# DATA RECORDS
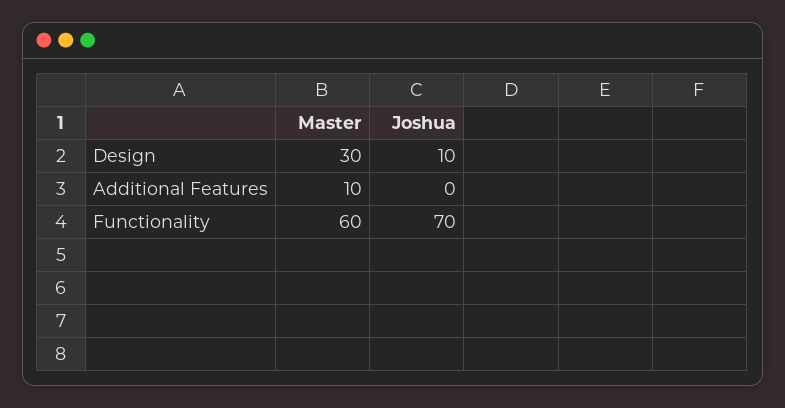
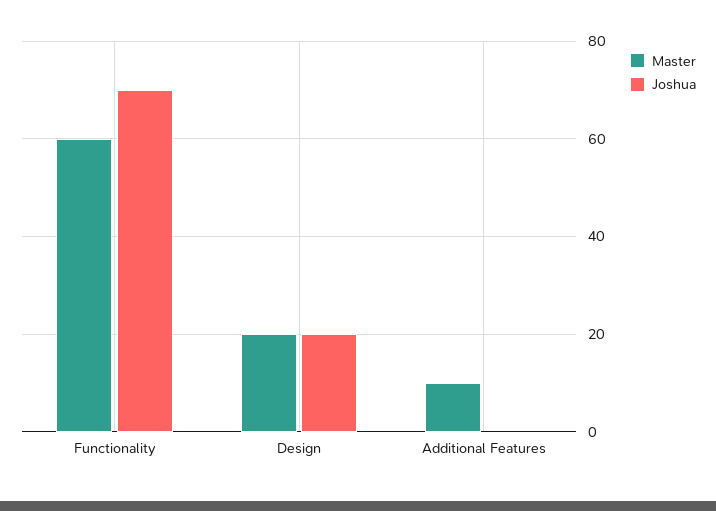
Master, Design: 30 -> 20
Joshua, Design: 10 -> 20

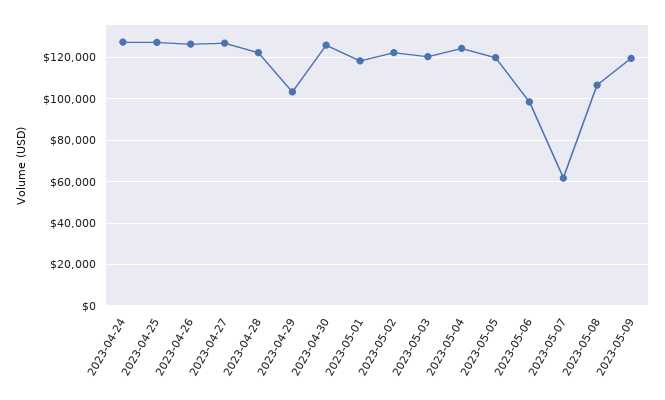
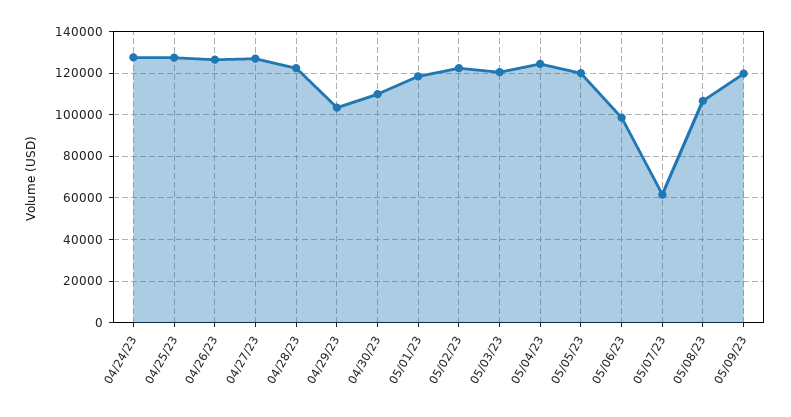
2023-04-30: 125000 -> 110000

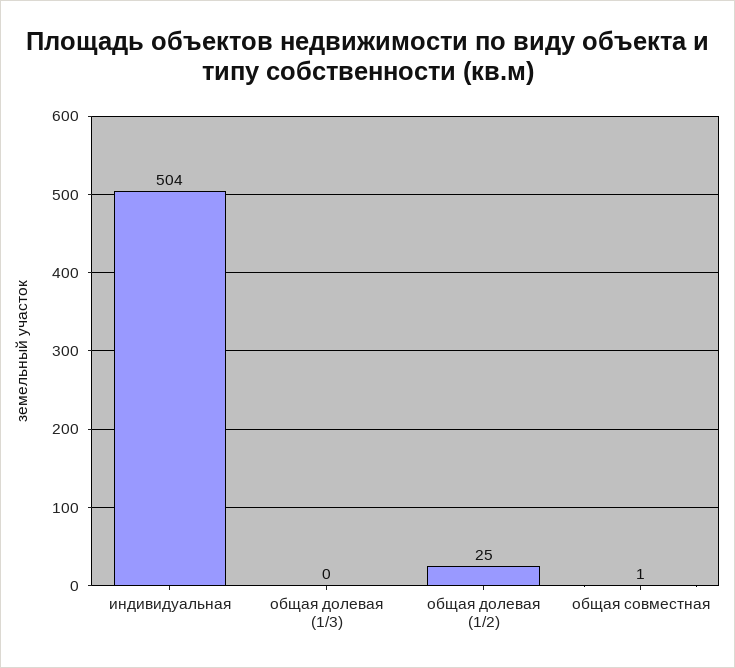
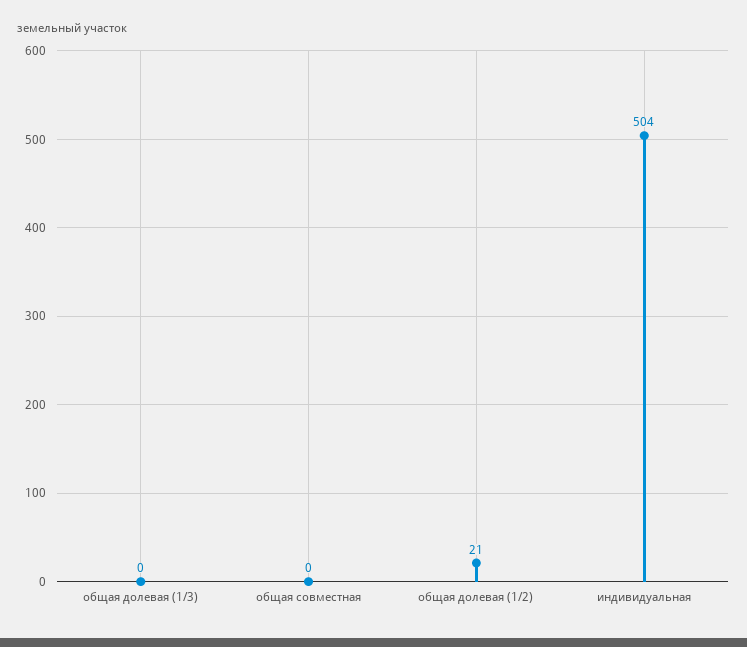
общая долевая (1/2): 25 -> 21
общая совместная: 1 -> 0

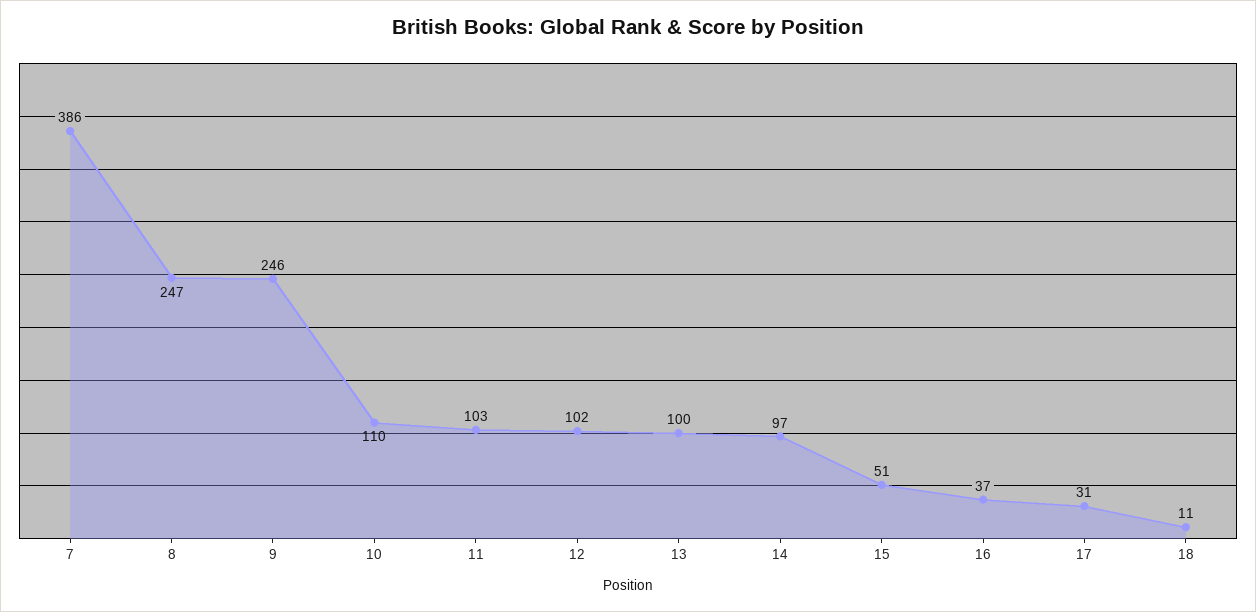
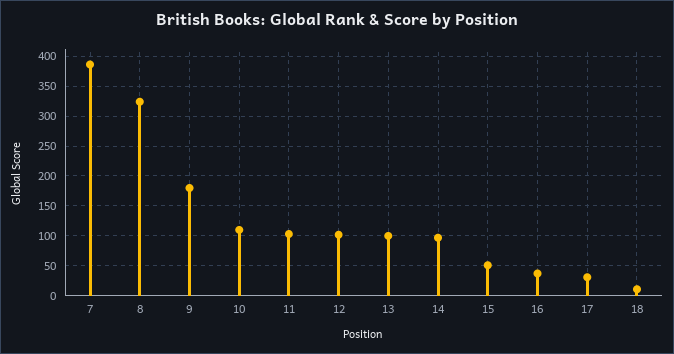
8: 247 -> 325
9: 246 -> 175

# TASK GOAL
Go line by line through the records above and copy each one containing "общая".

# SOLUTION TO THIS TASK
общая долевая (1/2): 25 -> 21
общая совместная: 1 -> 0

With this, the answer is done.